"Jubel" (Germanic languages: "cheers", "jubilance") is a song by French duo Klingande. It features uncredited vocals by French singer Lucie Decarne and saxophone by British musician Snake Davis. It was published on SoundCloud and YouTube on 16 March 2013 and first released commercially on 5 April 2013, and went on to top the charts in numerous European countries across 2013 and 2014.

Commercial performance
The song first charted in France, where it debuted at number 117 in April 2013, eventually peaking at number five in March 2014. It first reached number one in Germany in October 2013, spending seven weeks on top, and reached number one in Austria and Switzerland in November 2013. It further topped the charts in Italy and the Flanders region of Belgium in January 2014, as well as the airplay charts of Poland, Slovakia and the Czech Republic later in 2014. On the UK Singles Chart, it debuted and peaked at number three in June 2014, and it also reached number three in Australia in August 2014.

━━━━

Decide whether each statement below agrees with the passage on the song "Jubel" above. Answer yes or no for each, and quote the words from the passage that settle it.
1. The song peaked at number five in France.
2. The song was first released commercially on 16 March 2013.
3. The song reached number one on the UK Singles Chart.

━━━━

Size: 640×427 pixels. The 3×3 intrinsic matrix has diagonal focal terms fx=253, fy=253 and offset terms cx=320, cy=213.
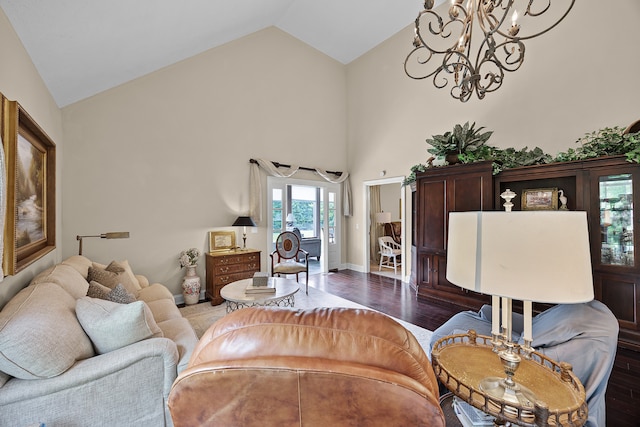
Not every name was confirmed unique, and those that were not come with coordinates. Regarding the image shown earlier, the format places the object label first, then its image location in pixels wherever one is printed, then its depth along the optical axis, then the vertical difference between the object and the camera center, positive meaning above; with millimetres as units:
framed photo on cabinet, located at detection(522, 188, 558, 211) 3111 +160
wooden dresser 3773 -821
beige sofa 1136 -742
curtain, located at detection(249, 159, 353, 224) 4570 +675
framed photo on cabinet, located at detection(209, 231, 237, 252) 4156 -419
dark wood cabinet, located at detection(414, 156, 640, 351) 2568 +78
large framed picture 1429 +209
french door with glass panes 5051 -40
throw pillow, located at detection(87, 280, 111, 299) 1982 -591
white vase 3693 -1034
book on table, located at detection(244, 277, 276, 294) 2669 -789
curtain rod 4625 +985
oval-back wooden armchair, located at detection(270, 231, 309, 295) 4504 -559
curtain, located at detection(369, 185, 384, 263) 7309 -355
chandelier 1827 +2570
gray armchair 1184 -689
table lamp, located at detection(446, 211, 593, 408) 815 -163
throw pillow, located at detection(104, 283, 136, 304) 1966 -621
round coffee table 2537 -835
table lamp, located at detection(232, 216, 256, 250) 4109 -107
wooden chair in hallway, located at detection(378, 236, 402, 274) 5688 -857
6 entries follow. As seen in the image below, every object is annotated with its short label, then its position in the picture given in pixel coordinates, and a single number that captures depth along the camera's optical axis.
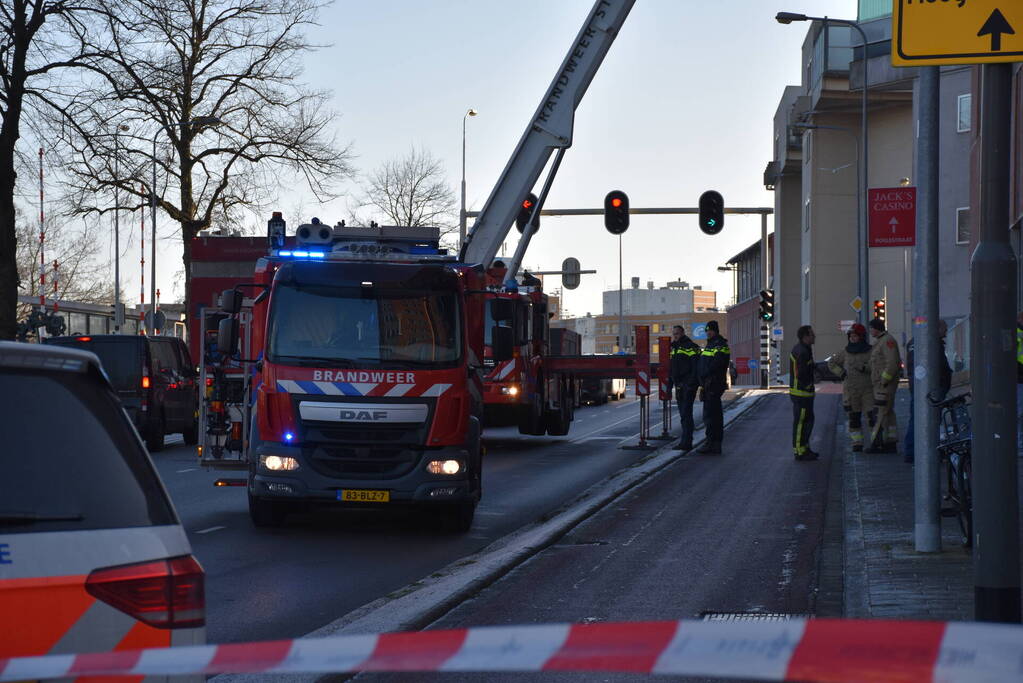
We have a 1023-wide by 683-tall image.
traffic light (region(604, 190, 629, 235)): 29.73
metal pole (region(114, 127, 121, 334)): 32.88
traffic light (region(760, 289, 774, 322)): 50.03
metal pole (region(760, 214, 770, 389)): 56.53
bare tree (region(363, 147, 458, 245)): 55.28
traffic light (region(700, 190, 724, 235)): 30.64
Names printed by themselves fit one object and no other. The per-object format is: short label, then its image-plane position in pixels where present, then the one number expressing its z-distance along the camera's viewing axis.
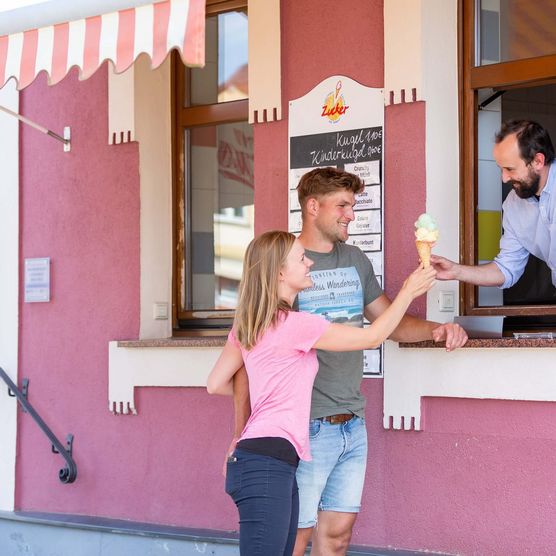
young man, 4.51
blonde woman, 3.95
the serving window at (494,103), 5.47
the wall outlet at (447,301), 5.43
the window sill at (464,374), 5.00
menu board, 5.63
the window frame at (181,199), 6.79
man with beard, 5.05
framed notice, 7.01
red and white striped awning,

━━━━

> [RESULT BELOW]
1. Yes: "eventually peaking at number five in March 2014"
2. No: "first released commercially on 5 April 2013"
3. No: "On the UK Singles Chart, it debuted and peaked at number three in June 2014"